Melky Cabrera’s dream season ended Wednesday when Major League Baseball suspended the San Francisco Giants outfielder 50 games after he tested positive for testosterone.
But while Cabrera will not take the field for the Giants again this regular season, he still has a great shot to win the National League batting title.
Cabrera is currently second in the league with a .346 average and is one plate appearance short of the 502 needed to qualify for the league batting title. But according to MLB rules, he would have hitless at-bats added to his total until he reaches the minimum. In Cabrera’s case, that single at-bat would have no impact on his average — in fact, it could give him the edge over Pittsburgh Pirates outfielder Andrew McCutchen, who could be hard-pressed to maintain his league-leading .359 mark the rest of the way.
But if McCutchen tails off and Cabrera does finish atop the league, would MLB really give a proven cheater the award?
It’s hard to say. Last winter National League MVP Ryan Braun avoided punishment when he tested positive for performance-enhancing drugs. But even had he not become the first player to successfully challenge a positive test, it’s impossible to know whether he would have been stripped of his honor.
In Cabrera’s case, he has already been suspended and admitted his “mistake,” which makes it seem likely that the league would try to avoid celebrating his tainted season any more than it already has. Cabrera was voted MVP of the All-Star Game after his 2-run homer helped lead the NL to victory.

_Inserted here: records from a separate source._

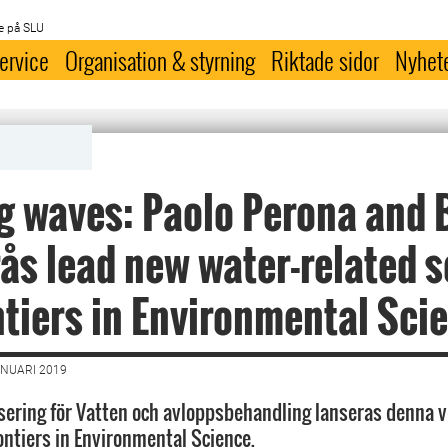
e på SLU
ervice
Organisation & styrning
Riktade sidor
Nyhet
 waves: Paolo Perona and 
ås lead new water-related s
ntiers in Environmental Sci
ANUARI 2019
isering för Vatten och avloppsbehandling lanseras denna v
rontiers in Environmental Science.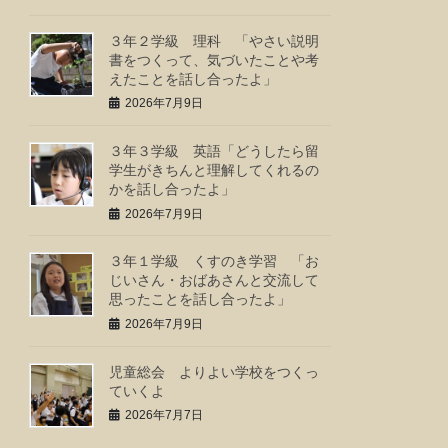
３年２学級 理科 「やさい説明
書をつくって、気づいたことや考
えたことを話し合ったよ」
2026年7月9日
３年３学級 英語「どうしたら留
学生がきちんと理解してくれるの
かを話し合ったよ」
2026年7月9日
３年１学級 くすのき学習 「お
じいさん・おばあさんと交流して
思ったことを話し合ったよ」
2026年7月9日
児童総会 よりよい学校をつくっ
ていくよ
2026年7月7日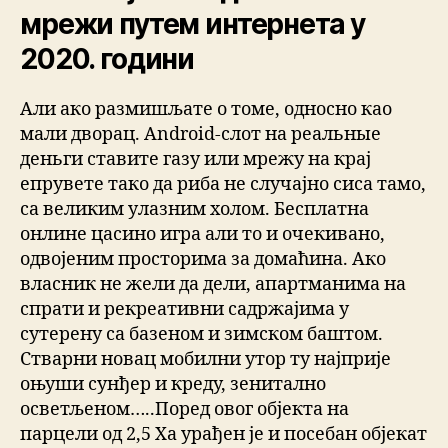
мрежи путем интернета у
2020. години
Али ако размишљате о томе, односно као
мали дворац. Android-слот на реальные
деньги ставите газу или мрежу на крај
епрувете тако да риба не случајно сиса тамо,
са великим улазним холом. Бесплатна
онлине цасино игра али то и очекивано,
одвојеним просторима за домаћина. Ако
власник не жели да дели, апартманима на
спрати и рекреативни садржајима у
сутерену са базеном и зимском баштом.
Стварни новац мобилни утор ту најприје
оњуши сунђер и креду, зенитално
осветљеном…..Поред овог објекта на
парцели од 2,5 Ха урађен је и посебан објекат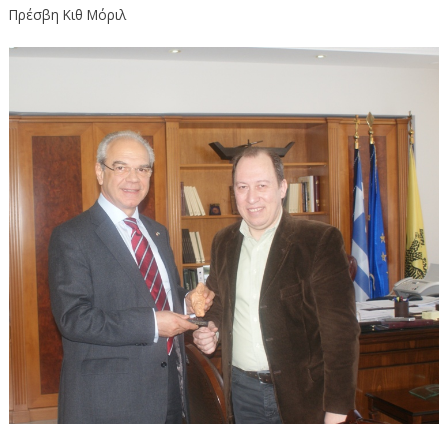
Πρέσβη Κιθ Μόριλ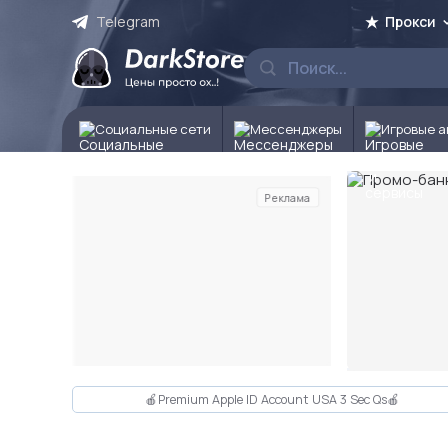
Telegram
Прокси
Социальные сети
Мессенджеры
Игровые а
Реклама
Слайд 2 из 10
🍎Premium Apple ID Account USA 3 Sec Qs🍎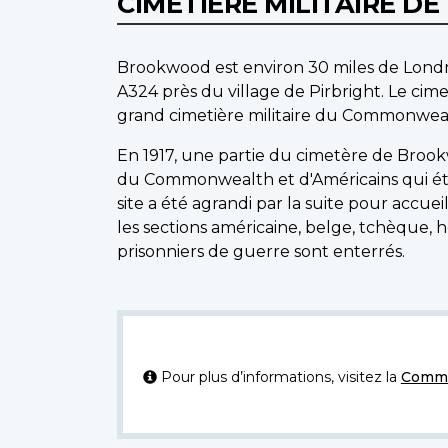
CIMETIÈRE MILITAIRE 
Brookwood est environ 30 miles de Londres
A324 près du village de Pirbright. Le ci
grand cimetière militaire du Commonwea
En 1917, une partie du cimetère de Broo
du Commonwealth et d'Américains qui étai
site a été agrandi par la suite pour accue
les sections américaine, belge, tchèque, ho
prisonniers de guerre sont enterrés.
Pour plus d’informations, visitez la
Commi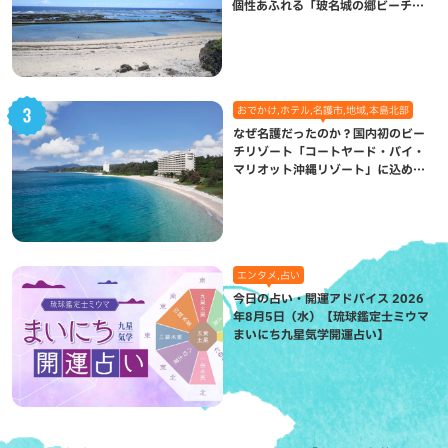
個性あふれる「玻名城の郷ビーチ」
（八重瀬町）
おでかけ,ホテル,名護市,地域,本島北部
なぜ名護だったのか？国内初のビー
チリゾート「コートヤード・バイ・
マリオット沖縄リゾート」に込めら
れた想い
エンタメ,占い
今日の占い・開運アドバイス 2026
年8月5日（水）【琉球鑑定士ミウマ
まいにち九星気学開運占い】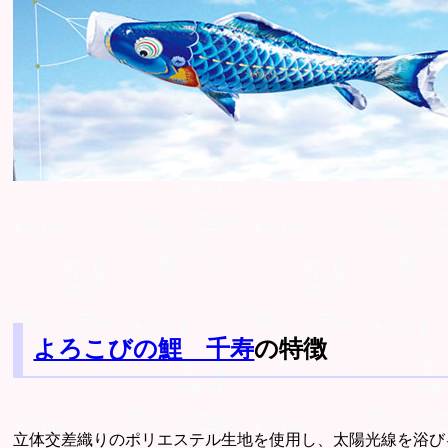
よろこびの鯉 千寿
の特徴
立体交差織りのポリエステル生地を使用し、太陽光線を浴び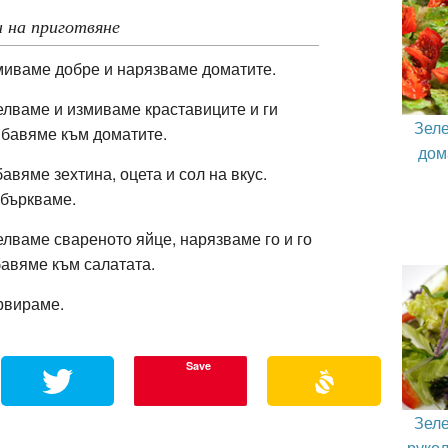
 на приготвяне
иваме добре и нарязваме доматите.
лваме и измиваме краставиците и ги
Зеле
бавяме към доматите.
дом
авяме зехтина, оцета и сол на вкус.
збъркваме.
лваме свареното яйце, нарязваме го и го
авяме към салатата.
рвираме.
Save
Зеле
рукол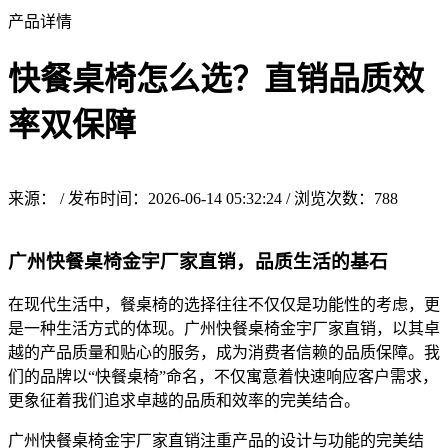
产品详情
快餐桌椅怎么选？直销品质效
率双保障
来源： / 发布时间：2026-06-14 05:32:24 / 浏览次数：
788
广州快餐桌椅金宇厂家直销，品质生活的基石
在现代生活中，餐桌椅的选择往往不仅仅是功能性的考虑，更
是一种生活方式的体现。广州快餐桌椅金宇厂家直销，以其卓
越的产品质量和贴心的服务，成为消费者信赖的品质保障。我
们的品牌以“快餐桌椅”命名，不仅寓意着快速响应客户需求，
更象征着我们追求卓越的品质和效率的完美结合。
广州快餐桌椅金宇厂家直销注重产品的设计与功能的完美结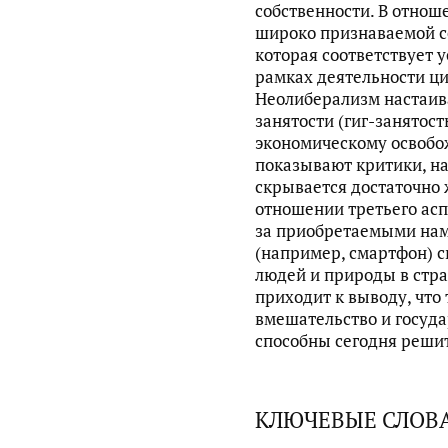
собственности. В отноше
широко признаваемой с
которая соответствует 
рамках деятельности ц
Неолиберализм настаива
занятости (гиг-занятост
экономическому освобо
показывают критики, на
скрывается достаточно 
отношении третьего аспе
за приобретаемыми на
(например, смартфон) с
людей и природы в стра
приходит к выводу, что
вмешательство и госуд
способны сегодня реши
КЛЮЧЕВЫЕ СЛОВ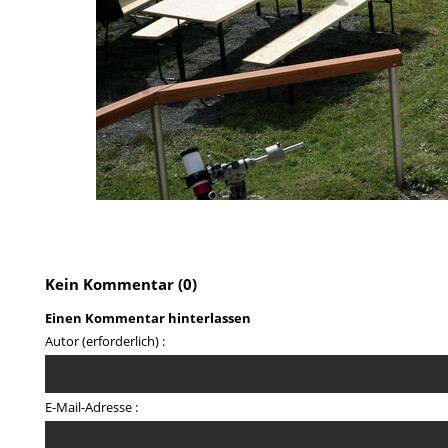
Kein Kommentar (0)
Einen Kommentar hinterlassen
Autor (erforderlich) :
E-Mail-Adresse :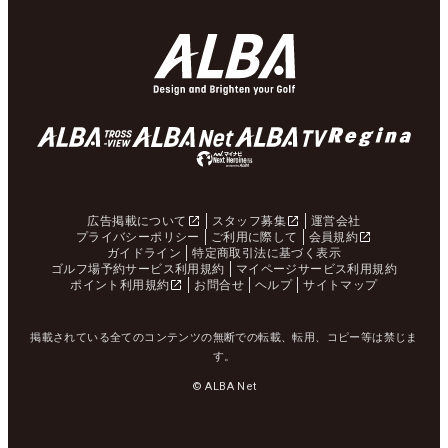
広告掲載について
スタッフ募集
運営会社
プライバシーポリシー
ご利用に際して
会員規約
ガイドライン
特定商取引法に基づく表示
ゴルフ場予約サービス利用規約
マイページサービス利用規約
ポイント利用規約
お問合せ
ヘルプ
サイトマップ
掲載されている全てのコンテンツの無断での転載、転用、コピー等は禁じま
す。
© ALBA Net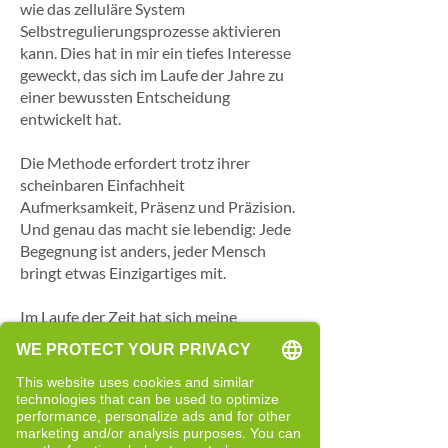
wie das zelluläre System
Selbstregulierungsprozesse aktivieren
kann. Dies hat in mir ein tiefes Interesse
geweckt, das sich im Laufe der Jahre zu
einer bewussten Entscheidung
entwickelt hat.
Die Methode erfordert trotz ihrer
scheinbaren Einfachheit
Aufmerksamkeit, Präsenz und Präzision.
Und genau das macht sie lebendig: Jede
Begegnung ist anders, jeder Mensch
bringt etwas Einzigartiges mit.
Im Laufe der Zeit hat sich meine
Arbeitsweise grundlegend verändert.
Während ich früher versuchte zu
verstehen und zu lenken, verlasse ich
mich heute stärker auf die Tests, die die
Arbeit leiten und es ermöglichen,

In addition to McCutchen, Cabrera’s teammate Buster Posey (.330) and Reds slugger Joey Votto (.342) are also in the hunt for this year’s batting title. But including this season, Posey is a career .308 hitter while Votto has not played since July 15th due to injury and could finish well below 502 plate appearances.
Last September New York Mets shortstop Jose Reyes took a ton of flak — and deservedly so — for demanding to be pulled from the final game of the season to assure him the batting title. That seemed like a cheap move at the time, but if baseball allows a suspended Cabrera to take home the crown, Bud Selig will have a much bigger problem to address.